→ **INSTRUCTIONS TO FOLLOW**
Make a verbatim copy of all the records.

→ **STORED DATA**
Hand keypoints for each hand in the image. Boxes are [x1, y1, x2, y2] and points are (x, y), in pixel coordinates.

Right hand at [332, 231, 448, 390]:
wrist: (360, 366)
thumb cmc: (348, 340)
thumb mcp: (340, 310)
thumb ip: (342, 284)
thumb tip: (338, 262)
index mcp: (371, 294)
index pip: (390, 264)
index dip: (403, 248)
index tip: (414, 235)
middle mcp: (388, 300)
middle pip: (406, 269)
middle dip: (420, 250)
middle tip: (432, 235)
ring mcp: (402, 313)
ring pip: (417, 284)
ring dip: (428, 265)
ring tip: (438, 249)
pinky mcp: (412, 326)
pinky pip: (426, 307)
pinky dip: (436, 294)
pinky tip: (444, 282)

→ **COMPLETED EXERCISE**
Hand keypoints for each hand in the image. Boxes are [x1, y1, x2, y2] and points are (x, y), in pixel coordinates.

Right hand at [332, 231, 448, 390]:
wrist: (360, 366)
thumb cmc: (348, 340)
thumb mcp: (340, 310)
thumb ip: (342, 284)
thumb tip: (338, 262)
index mcp: (371, 294)
index pip: (390, 264)
index dip: (403, 248)
index tip: (414, 235)
middle mcp: (388, 300)
middle pip: (406, 269)
middle dip: (420, 250)
middle tip: (432, 235)
ring mcp: (402, 313)
ring pip: (417, 284)
ring dip: (428, 265)
ring tip: (438, 249)
pinky mcp: (412, 326)
pinky pip: (426, 307)
pinky dip: (436, 294)
pinky tip: (444, 282)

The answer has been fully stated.